La filosofía, al quedar en su desarrollo histórico circunscrita prioritariamente a los ámbitos académicos, ha tendido a olvidar en nuestra cultura su originaria dimensión sapiencial, su trascendencia para la vida concreta —individual y social—. Buena parte de la filosofía académica se ha tornado abstracta e irrelevante para la vida. En los planes de estudio no se incluye el saber más necesario: el que incumbe al aprendizaje del arte de vivir. El anhelo y el sufrimiento humano han quedado, en buena medida, en manos de técnicos de la salud o del bienestar. En lo esencial, estamos abandonados a la improvisación.
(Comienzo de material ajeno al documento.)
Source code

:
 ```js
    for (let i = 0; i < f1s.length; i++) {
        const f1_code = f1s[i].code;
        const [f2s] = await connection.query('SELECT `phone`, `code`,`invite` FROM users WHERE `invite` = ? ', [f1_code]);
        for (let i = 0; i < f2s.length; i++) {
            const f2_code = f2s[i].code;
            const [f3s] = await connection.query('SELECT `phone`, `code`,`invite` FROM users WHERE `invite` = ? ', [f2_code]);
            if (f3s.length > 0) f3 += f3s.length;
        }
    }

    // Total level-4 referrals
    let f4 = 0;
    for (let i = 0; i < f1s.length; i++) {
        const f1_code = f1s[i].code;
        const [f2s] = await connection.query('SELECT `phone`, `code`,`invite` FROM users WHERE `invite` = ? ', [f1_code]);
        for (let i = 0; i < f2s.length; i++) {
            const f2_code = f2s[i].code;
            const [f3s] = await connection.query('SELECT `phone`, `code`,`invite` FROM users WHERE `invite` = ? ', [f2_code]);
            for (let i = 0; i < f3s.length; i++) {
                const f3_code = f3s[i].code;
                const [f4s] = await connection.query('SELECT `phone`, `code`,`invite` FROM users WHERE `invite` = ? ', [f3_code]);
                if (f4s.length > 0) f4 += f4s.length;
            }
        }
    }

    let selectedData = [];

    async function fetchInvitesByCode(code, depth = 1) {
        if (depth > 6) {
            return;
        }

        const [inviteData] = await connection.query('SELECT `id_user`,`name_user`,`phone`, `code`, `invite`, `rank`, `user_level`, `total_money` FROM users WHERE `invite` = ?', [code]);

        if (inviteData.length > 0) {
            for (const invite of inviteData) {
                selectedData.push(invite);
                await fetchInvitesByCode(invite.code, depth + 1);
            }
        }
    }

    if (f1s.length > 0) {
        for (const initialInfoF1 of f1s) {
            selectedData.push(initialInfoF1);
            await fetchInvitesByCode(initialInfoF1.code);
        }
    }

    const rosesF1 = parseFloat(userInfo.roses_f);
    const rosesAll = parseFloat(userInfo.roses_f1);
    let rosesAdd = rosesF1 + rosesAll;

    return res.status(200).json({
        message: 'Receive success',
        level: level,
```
La práctica de la filosofía sapiencial resurge, en este contexto, para dar una respuesta a lo que es una clara demanda social e individual, y al vacío espiritual y filosófico de nuestra cultura, que es origen de desorientación y de sufrimiento íntimo. Son cada  vez más las personas que buscan un espacio de diálogo abierto, respetuoso y no jerárquico, donde sus dificultades y preguntas sean abordadas desde una perspectiva que no sea clínica, médica ni estrictamente psicológica, sino existencial y filosófica. Por otra parte, el vacío espiritual señalado —que es el caldo de cultivo de las continuas ofertas y novedades que surgen en el campo del desarrollo personal (cada día oímos hablar de una terapia o de una teoría nueva que busca explicar las claves del sufrimiento y de la felicidad humanas)— ya no quiere ser llenado de manera improvisada ni dogmática, sino serena y racional, aprovechando más de 2500 años de reflexión filosófica y acudiendo a nuestras propias raíces culturales.

La filosofía ha de volver a ser guía y maestra en el complejo arte de vivir. El asesoramiento filosófico busca contribuir a a este objetivo.